Dumrâ Ibnou Rajâ° a rapporté : « ‘Umar Ibn ‘Abdi al ‘Azîz et Al Qâssim Ibn Muhammad se sont rencontrés et commencèrent l’analyse de ahâdîth. ‘Umar a ensuite commencé à parler des choses qui différaient de ce que Al Qâssim avait mentionné, et Al Qâssim allait lui donner du fil à retordre concernant cela, et ceci jusqu’à ce que la situation devienne plus claire. [Sachant cela], ‘Umar lui dit alors : « Ne fais pas ça ! Je déteste ôter les faveurs [d’Allâh] provenant des divergences » ».

Ibn Wahb a également rapporté que Al Qâssim a dit : « J’ai été heureux de la parole de ‘Umar Ibn ‘Abd al ‘Azîz : « Je détesterais que les Compagnons n’eurent pas divergés entre eux, car s’ils n’avaient pas divergé, il n’y aurait alors aucune liberté [pour nous]. Vraiment, les Compagnons sont des Imâms par lesquels les gens sont guidés. Si quelqu’un suit la parole de l’un d’entre eux, il est dans la Sunnah » ».

La signification de tout ceci est qu’ils (les Compagnons) ont ouvert la porte de l’ijtihâd (effort d’interprétation) ainsi que celle de la permission de la divergence dans l’ijtihâd pour les gens.
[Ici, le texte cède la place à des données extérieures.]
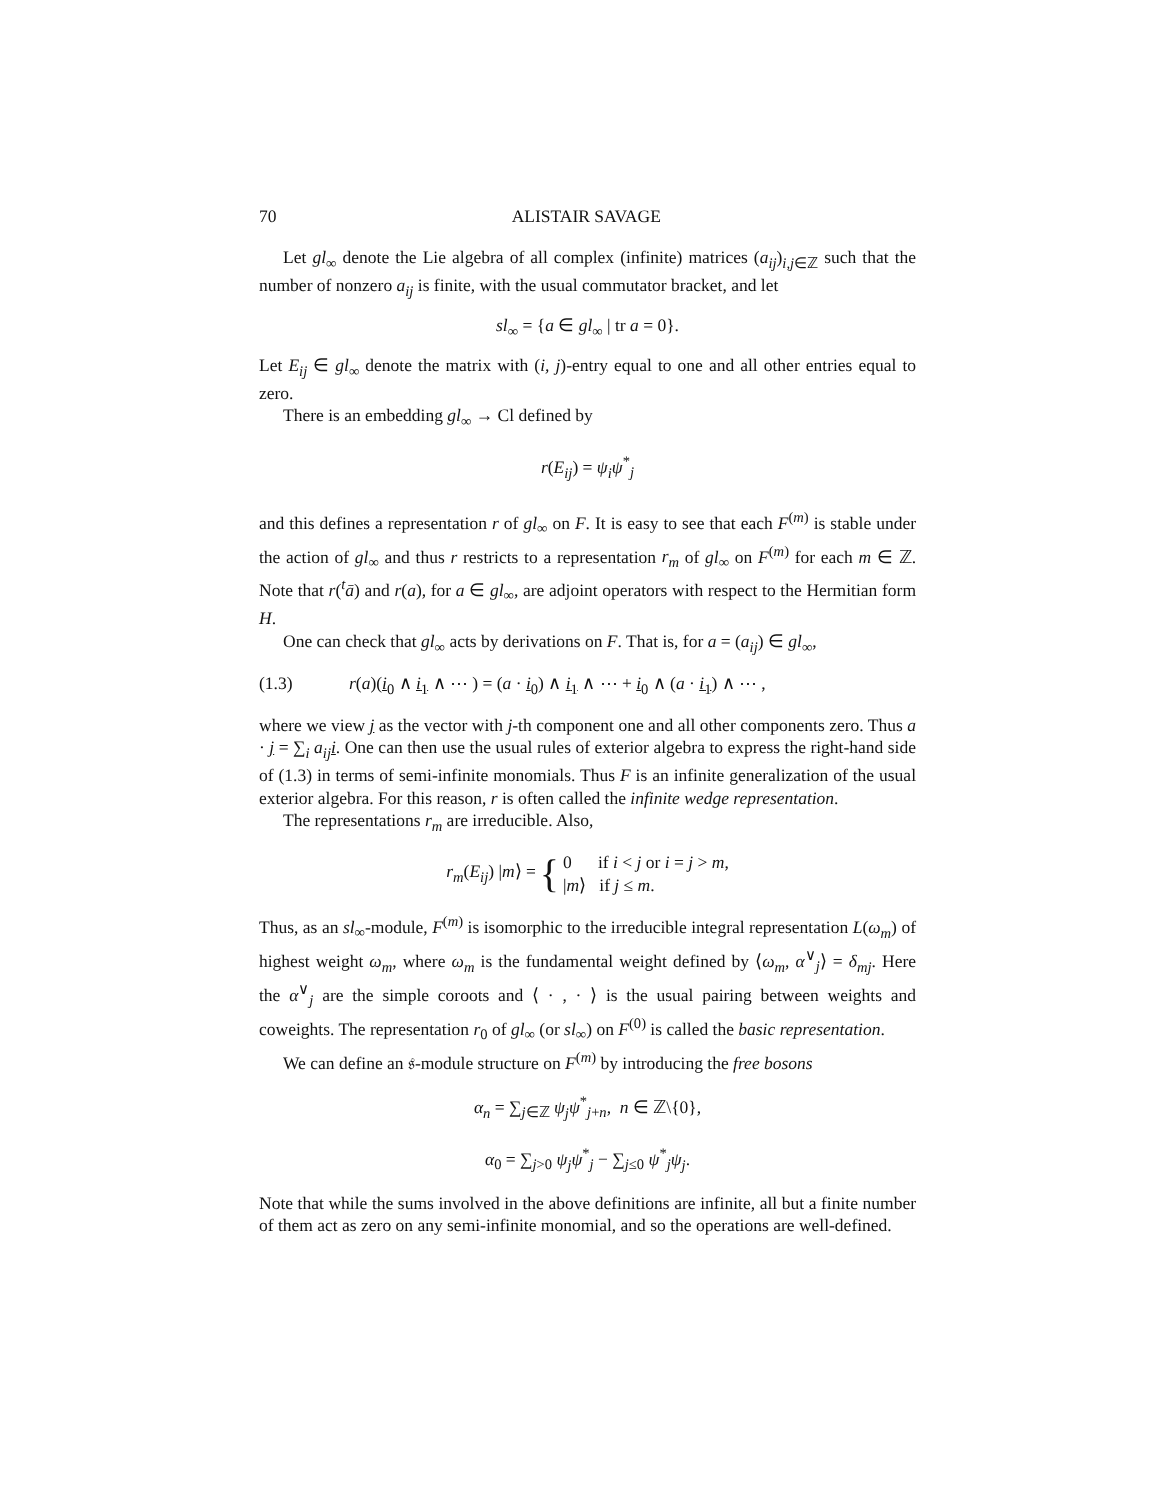70 ALISTAIR SAVAGE
Let gl<sub>∞</sub> denote the Lie algebra of all complex (infinite) matrices (a<sub>ij</sub>)<sub>i,j∈ℤ</sub> such that the number of nonzero a<sub>ij</sub> is finite, with the usual commutator bracket, and let
sl<sub>∞</sub> = {a ∈ gl<sub>∞</sub> | tr a = 0}.
Let E<sub>ij</sub> ∈ gl<sub>∞</sub> denote the matrix with (i, j)-entry equal to one and all other entries equal to zero.
There is an embedding gl<sub>∞</sub> → Cl defined by
r(E<sub>ij</sub>) = ψ<sub>i</sub>ψ<sup>*</sup><sub>j</sub>
and this defines a representation r of gl<sub>∞</sub> on F. It is easy to see that each F<sup>(m)</sup> is stable under the action of gl<sub>∞</sub> and thus r restricts to a representation r<sub>m</sub> of gl<sub>∞</sub> on F<sup>(m)</sup> for each m ∈ ℤ. Note that r(<sup>t</sup>ā) and r(a), for a ∈ gl<sub>∞</sub>, are adjoint operators with respect to the Hermitian form H.
One can check that gl<sub>∞</sub> acts by derivations on F. That is, for a = (a<sub>ij</sub>) ∈ gl<sub>∞</sub>,
(1.3) r(a)(i<sub>0</sub> ∧ i<sub>1</sub> ∧ ⋯ ) = (a · i<sub>0</sub>) ∧ i<sub>1</sub> ∧ ⋯ + i<sub>0</sub> ∧ (a · i<sub>1</sub>) ∧ ⋯ ,
where we view j as the vector with j-th component one and all other components zero. Thus a · j = ∑<sub>i</sub> a<sub>ij</sub> i. One can then use the usual rules of exterior algebra to express the right-hand side of (1.3) in terms of semi-infinite monomials. Thus F is an infinite generalization of the usual exterior algebra. For this reason, r is often called the infinite wedge representation.
The representations r<sub>m</sub> are irreducible. Also,
r<sub>m</sub>(E<sub>ij</sub>) |m⟩ = { 0 if i < j or i = j > m,
|m⟩ if j ≤ m.
Thus, as an sl<sub>∞</sub>-module, F<sup>(m)</sup> is isomorphic to the irreducible integral representation L(ω<sub>m</sub>) of highest weight ω<sub>m</sub>, where ω<sub>m</sub> is the fundamental weight defined by ⟨ω<sub>m</sub>, α<sup>∨</sup><sub>j</sub>⟩ = δ<sub>mj</sub>. Here the α<sup>∨</sup><sub>j</sub> are the simple coroots and ⟨ · , · ⟩ is the usual pairing between weights and coweights. The representation r<sub>0</sub> of gl<sub>∞</sub> (or sl<sub>∞</sub>) on F<sup>(0)</sup> is called the basic representation.
We can define an 𝔰-module structure on F<sup>(m)</sup> by introducing the free bosons
α<sub>n</sub> = ∑<sub>j∈ℤ</sub> ψ<sub>j</sub>ψ<sup>*</sup><sub>j+n</sub>, n ∈ ℤ\{0},
α<sub>0</sub> = ∑<sub>j>0</sub> ψ<sub>j</sub>ψ<sup>*</sup><sub>j</sub> − ∑<sub>j≤0</sub> ψ<sup>*</sup><sub>j</sub>ψ<sub>j</sub>.
Note that while the sums involved in the above definitions are infinite, all but a finite number of them act as zero on any semi-infinite monomial, and so the operations are well-defined.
S’ils ne l’avaient pas fait, les mujtahidîn auraient été dans une impasse, car les confrontations d’ijtihâd et d’avis personnels ne concordent généralement pas : les gens qui pratiquent l’ijtihâd seraient, malgré l’obligation de suivre ce dont ils sont convaincus, obligés de suivre ce avec quoi ils ne seraient pas d’accord, et ceci constituerait une obligation insoutenable et l’une des contraintes les plus éprouvantes.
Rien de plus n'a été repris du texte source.